J’ai travaillé deux ans dans un établissement scolaire adapté situé en Ille et Vilaine. Ce fut une expérience intense pour moi, et riche d’apprentissages divers, à la fois sur le monde du travail et des difficultés de mon métier. Car même si je n’étais pas sur un poste d’éducateur, je travaillais avec un public très divers : jeunes en décrochage scolaire, d’origine étrangère, qui présentaient des troubles du comportement, qui avaient vécu des difficultés personnelles et familiales les ayant marqués, ou simplement qui ne pouvaient pas s’adapter au système scolaire classique…

Lors de mes deux années passées principalement à l’internat, j’ai rencontré un certain nombre de garçons et filles. Parmi eux, un jeune m’a particulièrement marqué. S. était d’origine maoraise (si je ne m’abuse), et faisait partie de ceux qui n’avaient pas vu le jour dans une famille qui leur aurait permis de se construire sereinement. C’était un garçon fermé, fuyant, faisant très peu confiance à l’adulte, et son vécu l’expliquait tout à fait. Il était assez provocateur, dans la transgression comme beaucoup d’adolescents, et assez intelligent pour fomenter ses bêtises dans le dos de l’équipe de la vie scolaire, sans être remarqué…
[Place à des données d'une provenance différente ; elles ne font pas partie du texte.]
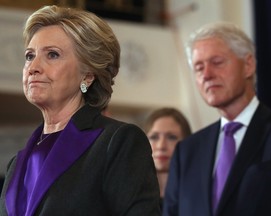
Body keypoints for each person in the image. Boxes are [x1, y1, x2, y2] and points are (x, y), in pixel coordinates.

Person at [0, 5, 160, 216]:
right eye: (30, 56)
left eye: (53, 55)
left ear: (87, 75)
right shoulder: (16, 164)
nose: (33, 67)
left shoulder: (118, 142)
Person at [163, 21, 271, 216]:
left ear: (248, 65)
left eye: (217, 62)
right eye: (198, 67)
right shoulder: (186, 152)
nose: (206, 75)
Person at [144, 108, 192, 209]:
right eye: (154, 137)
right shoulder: (130, 195)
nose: (161, 146)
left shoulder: (197, 193)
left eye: (172, 137)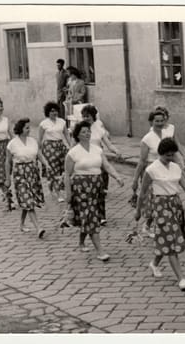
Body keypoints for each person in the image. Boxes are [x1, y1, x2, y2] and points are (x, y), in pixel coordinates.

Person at [135, 138, 185, 291]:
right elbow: (143, 192)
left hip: (175, 205)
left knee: (168, 238)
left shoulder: (176, 168)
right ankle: (181, 278)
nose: (170, 158)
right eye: (167, 155)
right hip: (160, 207)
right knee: (171, 239)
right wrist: (138, 210)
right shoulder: (151, 169)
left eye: (172, 155)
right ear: (160, 153)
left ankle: (154, 263)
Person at [64, 121, 124, 260]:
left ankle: (81, 241)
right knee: (90, 216)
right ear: (77, 135)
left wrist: (117, 176)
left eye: (88, 131)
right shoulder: (73, 152)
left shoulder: (97, 149)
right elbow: (67, 174)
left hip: (96, 187)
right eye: (84, 132)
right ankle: (100, 251)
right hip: (81, 188)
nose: (87, 134)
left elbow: (106, 165)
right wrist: (68, 194)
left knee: (90, 216)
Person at [131, 109, 177, 237]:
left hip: (166, 171)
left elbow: (173, 154)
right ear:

Notre relation a été très compliquée lors de ma première année dans cet établissement. Nos conditions de travail ainsi que la hiérarchie laissant très franchement à désirer, j’étais épuisée par mon quotidien au travail et nous ne pouvions pas mettre en place un cadre qui aurait été assez sécurisant pour les jeunes. Et cette défaillance aurait pu éviter beaucoup de débordement qui eurent lieu pendant ces deux années. S. était donc très provocateur, difficile à saisir, et j’étais pour ma part coincée dans un positionnement très strict qui n’aidait pas du tout à faciliter mes relation avec lui, ainsi que beaucoup de garçons de l’internat.

Pourtant, pendant l’été qui a précédé ma deuxième année, quelque chose s’est passé dans la vie de S. Lors de la rentrée suivante, son comportement s’était apaisé, il avait gagné en maturité, et incitait les autres jeunes à mieux se comporter, et venait même en soutien de l’adulte pour gérer certaines situations. J’étais impressionnée par les progrès qu’il avait fait, et valorisai autant que je pouvais ces changements dans sa vie et sa manière d’être. Nos relations, bien évidemment, se sont de ce fait grandement améliorées.
S. était simplement un jeune qui avait besoin qu’un adulte lui porte de l’attention, et reconnaisse sa valeur. Et j’espère avoir laissé chez lui un bon souvenir, après le dernier échange que j’ai pu avoir quand il a obtenu son diplôme, à la fin de ma dernière année de travail dans cet établissement scolaire.

J’étais au bureau, et S. vient pour récupérer un papier. J’avais appris qu’il était diplômé. Nous étions seuls dans le bureau, et je me dis que c’était le moment de lui prouver qu’un adulte pouvait reconnaître ses efforts et sa valeur, car il avait prouvé cette année qu’il était capable d’évoluer d’une manière remarquable. Je le pris donc à parti.

« Tu sais, S. J’avais envie de te le dire, nos relations ont été difficiles l’année dernière, je sais que je criais beaucoup mais j’étais très fatiguée. En tous cas j’ai vu les efforts et les progrès que tu as fait cette année, dans ton comportement, et là tu as ton diplôme… Alors voilà. Je te souhaite le meilleur, je suis sûre que tu réussiras dans tes projets. Je suis fière de toi. »

Il ne m’a rien répondu, ou presque. Juste un « Merci ». C’était de toutes façons un gamin réservé, et je respecte ça. Mais son visage, lui, a tout de suite changé d’expression. Et je n’oublierai jamais la manière dont il s’est illuminé.